A “noturna” era sem sombra de dúvidas a droga mais poderosa, eficiente e científica dos tempos modernos, um sonho para traficantes e usuários de todo o mundo. O produto exclusivo era o que poderia ser chamado de “top dos tops”. Mas não era nenhum exagero imaginar que se viesse a cair em mãos de traficantes, a calamidade estaria declarada, pois em usuários muito sensíveis, mesmo a menor quantidade da droga poderia criar um estado de euforia extremo, seguido por um pânico além de qualquer terror conhecido, haja vista que era aí que os terrores mais recônditos de cada pessoa vinham à tona da maneira mais real e inconcebível possível. A partir daí não era difícil supor que a possibilidade de um ataque cardíaco era muito real, mesmo em pessoas jovens e saudáveis.

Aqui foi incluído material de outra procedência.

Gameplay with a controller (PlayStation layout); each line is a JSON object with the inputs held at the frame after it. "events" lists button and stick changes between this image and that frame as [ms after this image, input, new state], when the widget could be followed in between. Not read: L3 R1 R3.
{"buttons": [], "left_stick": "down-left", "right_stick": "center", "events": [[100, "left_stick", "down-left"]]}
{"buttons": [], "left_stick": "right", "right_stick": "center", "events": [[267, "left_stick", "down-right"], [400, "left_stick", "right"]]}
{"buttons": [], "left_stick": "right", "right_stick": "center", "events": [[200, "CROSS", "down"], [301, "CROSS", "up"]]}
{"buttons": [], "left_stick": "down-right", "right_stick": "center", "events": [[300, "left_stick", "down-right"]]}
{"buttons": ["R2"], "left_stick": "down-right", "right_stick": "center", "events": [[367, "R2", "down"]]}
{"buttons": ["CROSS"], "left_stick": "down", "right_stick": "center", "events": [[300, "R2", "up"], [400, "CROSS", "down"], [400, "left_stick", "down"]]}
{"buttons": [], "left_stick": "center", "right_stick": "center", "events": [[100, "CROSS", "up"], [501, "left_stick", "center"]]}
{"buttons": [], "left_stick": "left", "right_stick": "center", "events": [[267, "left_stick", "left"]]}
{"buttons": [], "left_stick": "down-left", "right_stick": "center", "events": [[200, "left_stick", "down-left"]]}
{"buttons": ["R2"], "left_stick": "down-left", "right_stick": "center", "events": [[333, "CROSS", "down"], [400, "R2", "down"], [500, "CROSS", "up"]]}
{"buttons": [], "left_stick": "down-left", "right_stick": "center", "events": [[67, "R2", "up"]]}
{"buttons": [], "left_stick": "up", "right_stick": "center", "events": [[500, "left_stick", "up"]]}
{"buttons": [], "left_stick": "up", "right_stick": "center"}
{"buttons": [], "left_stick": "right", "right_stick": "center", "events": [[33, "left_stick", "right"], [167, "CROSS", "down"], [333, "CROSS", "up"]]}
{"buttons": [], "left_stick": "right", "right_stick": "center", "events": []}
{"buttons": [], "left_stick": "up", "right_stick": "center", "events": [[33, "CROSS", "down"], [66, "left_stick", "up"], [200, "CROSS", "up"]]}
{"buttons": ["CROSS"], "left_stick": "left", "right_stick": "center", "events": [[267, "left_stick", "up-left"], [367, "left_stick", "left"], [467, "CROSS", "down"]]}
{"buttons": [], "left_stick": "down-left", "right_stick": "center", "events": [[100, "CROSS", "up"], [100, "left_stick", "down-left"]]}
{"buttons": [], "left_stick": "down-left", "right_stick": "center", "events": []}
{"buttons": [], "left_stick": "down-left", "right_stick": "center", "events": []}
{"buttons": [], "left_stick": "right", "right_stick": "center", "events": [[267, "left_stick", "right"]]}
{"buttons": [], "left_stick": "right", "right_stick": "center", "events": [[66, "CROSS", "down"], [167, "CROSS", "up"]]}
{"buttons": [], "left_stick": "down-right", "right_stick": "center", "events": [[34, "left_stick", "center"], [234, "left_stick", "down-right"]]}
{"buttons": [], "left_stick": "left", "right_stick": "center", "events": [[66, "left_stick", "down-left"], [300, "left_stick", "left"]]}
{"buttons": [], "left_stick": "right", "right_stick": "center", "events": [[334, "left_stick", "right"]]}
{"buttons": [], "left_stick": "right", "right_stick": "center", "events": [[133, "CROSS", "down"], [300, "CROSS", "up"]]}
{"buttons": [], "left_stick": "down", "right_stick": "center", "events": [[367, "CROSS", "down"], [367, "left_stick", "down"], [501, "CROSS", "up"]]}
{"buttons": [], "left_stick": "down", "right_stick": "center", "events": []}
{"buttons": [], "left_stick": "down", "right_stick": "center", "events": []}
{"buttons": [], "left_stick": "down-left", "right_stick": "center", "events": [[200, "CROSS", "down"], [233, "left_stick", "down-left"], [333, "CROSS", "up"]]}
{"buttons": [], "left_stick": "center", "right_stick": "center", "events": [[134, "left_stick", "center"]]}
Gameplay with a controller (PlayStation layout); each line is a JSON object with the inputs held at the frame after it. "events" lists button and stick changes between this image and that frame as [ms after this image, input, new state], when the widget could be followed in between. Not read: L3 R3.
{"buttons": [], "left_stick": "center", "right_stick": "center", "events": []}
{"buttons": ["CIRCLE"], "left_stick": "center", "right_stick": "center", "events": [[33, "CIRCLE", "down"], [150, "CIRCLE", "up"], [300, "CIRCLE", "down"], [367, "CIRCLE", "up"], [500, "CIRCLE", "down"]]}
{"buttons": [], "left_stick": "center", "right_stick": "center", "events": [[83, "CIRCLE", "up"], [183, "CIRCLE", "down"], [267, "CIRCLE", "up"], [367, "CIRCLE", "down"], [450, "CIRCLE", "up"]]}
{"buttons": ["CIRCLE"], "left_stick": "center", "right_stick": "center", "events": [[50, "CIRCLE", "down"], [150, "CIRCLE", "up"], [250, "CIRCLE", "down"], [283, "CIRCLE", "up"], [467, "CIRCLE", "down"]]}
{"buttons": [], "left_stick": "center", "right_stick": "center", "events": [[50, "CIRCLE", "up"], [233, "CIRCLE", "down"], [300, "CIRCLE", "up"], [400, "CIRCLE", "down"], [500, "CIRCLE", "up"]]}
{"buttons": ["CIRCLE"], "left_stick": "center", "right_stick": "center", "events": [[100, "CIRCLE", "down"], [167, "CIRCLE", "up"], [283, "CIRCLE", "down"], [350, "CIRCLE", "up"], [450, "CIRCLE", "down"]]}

Durante as fases de testes que precederam a liberação da “noturna”, três anos antes, pelo menos dez “voluntários”, dos mais sensíveis dentre cinquenta, foram enviados para o crematório após sucumbir diante dos efeitos aterradores da “noturna”, que expôs seus medos mais ocultos, forçando-os às alucinações mais intrigantes e aterrorizantes, que iam de areia movediça a animais e insetos apavorantes, como anacondas, aranhas gigantes e felinos esfomeados. E ainda tinha os que despencavam de precipícios rumo a buracos negros sem fundo, e até mesmo ao ataque de palhaços psicopatas. Por esta razão, ninguém podia receber a droga sem um prévio exame de “suportabilidade” ou “capacitabilidade”.

 

O rigor era tamanho que tentar embarcar de volta para o mundo civilizado com qualquer resquício do produto seria considerado traição, e isto definitivamente significava assinar uma sentença de morte por alguma causa “acidental”.